====== Passage provided

Comparison to Other Error Correction Schemes.
To compare the effectiveness of our block cooperation scheme against other rivals approaches, we modeled four other error recovery schemes from specific categories (as explained in Section 2.3).
• PAYG [38] 3 : This schemes is in category 1 of the error correction schemes. The underlying logic is similar to the ECP scheme, except that the ECP entries are not distributed uniformly. One local, dedicated, and low-latency ECP entry is allocated for each data block. To correct more bit failures, PAYG maintains additional ECP entries in a global shared structure, with higher latency, to reduce the storage overhead. The main advantage of PAYG is that it uses significantly less storage overhead as compared to ECP. However, it requires non-trivial modifications to the PCM memory array and standard DIMM structure. • Layered ECP [41] 4 : This schemes lies in the category 1 of the error correction schemes. Similarly to PAYG, Layered ECP uses ECP as underlying method for error correction. However, Layered ECP adds another row, using larger entries to correct errors throughout a 4KB page. With similar added overhead, Layered ECP can provide better endurance as compared to ECP. However, Layered ECP is more complex to implement [41] and requires operating system modifications to allocate an extra row for each page.
• SAFER32 [42] . This scheme is from category 2 of the error correction schemes. SAFER partitions memory blocks into 32 partitions, and uses data inversion for each partition to mask errors. Similarly to ECP [41] , the error correction codes are maintained inside of the NVM-DIMM, so no modifications are required of the standard interface.
• Dynamically Replicated Memory (DRM) [19] . This scheme is in category 3 of the error correction schemes. DRM assigns a parity bit to every 8-bit memory cell to detect errors. The first failed bit within a 4KB page causes the block to die, but the page is paired with another spare page to ensure data correctness. So no modifications are needed in the NVM-DIMM to support DRM. However, replicating the data in both pages can rapidly degrade the effective capacity of the memory system and lead to performance loss. Figure 9 shows the fraction of pages that survive a given number of page writes, while increasing the coefficient of variation from 0.2 to 0.3, for different error correction schemes. DRM is less beneficial as compared to the other error recovery schemes. In addition, memory capacity is reduced to half quickly, since DRM only relies on page pairing just after the first cell failure occurs in the memory. PAYG and SAFER32 perform similar to each another, particularly when the cell lifetime variance is higher. Layered ECP is capable of outperforming PAYG and SAFER32 by 10% in higher CoV, balancing tolerated errors in rows and within a page. Exploiting block cooperation helps ECP6(multiple) and Aegis(multiple) tolerate more than 230 million and 675 million more writes per page as compared to Layered ECP, which is equivalent to a 16% and 29% longer lifetime, respectively, as compared to PAYG. 
Trace-Driven Simulation for Memory Lifetime Analysis
We use SniperSim [7] to execute workloads and generate memory traces of applications from the SPEC2006 benchmark suite [13] . Table 1 describes the parameters used in the modeled system. Our baseline is a four-core out-of-order multiprocessor that includes three levels of on-chip cache in the memory hierarchy. The benchmarks are executed in rate mode [34] , where all the four cores execute the same benchmark.

============

● **Parts of the exercise**:
a: Can you reproduce the part of the passage on error correction schemes that opens with the words "Trace-Driven Simulation for" and closes with "the same benchmark."?
b: Which lines of the listing contain the word "Sarah"? Report each of them in full.

====== Available data

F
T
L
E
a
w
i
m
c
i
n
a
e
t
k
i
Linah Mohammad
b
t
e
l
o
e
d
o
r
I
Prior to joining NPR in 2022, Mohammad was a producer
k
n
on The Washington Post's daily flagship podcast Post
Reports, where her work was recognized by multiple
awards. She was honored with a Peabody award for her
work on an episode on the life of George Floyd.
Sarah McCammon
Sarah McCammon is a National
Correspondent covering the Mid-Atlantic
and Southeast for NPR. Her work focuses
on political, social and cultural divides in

============
====== Available data

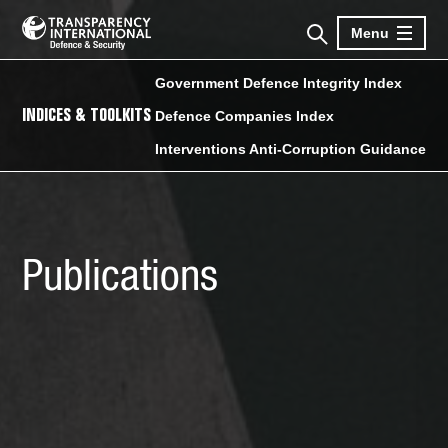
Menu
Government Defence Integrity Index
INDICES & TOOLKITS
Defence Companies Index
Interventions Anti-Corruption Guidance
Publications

============

● **Solutions**:
a:
Trace-Driven Simulation for Memory Lifetime Analysis
We use SniperSim [7] to execute workloads and generate memory traces of applications from the SPEC2006 benchmark suite [13] . Table 1 describes the parameters used in the modeled system. Our baseline is a four-core out-of-order multiprocessor that includes three levels of on-chip cache in the memory hierarchy. The benchmarks are executed in rate mode [34] , where all the four cores execute the same benchmark.

b:
Sarah McCammon
Sarah McCammon is a National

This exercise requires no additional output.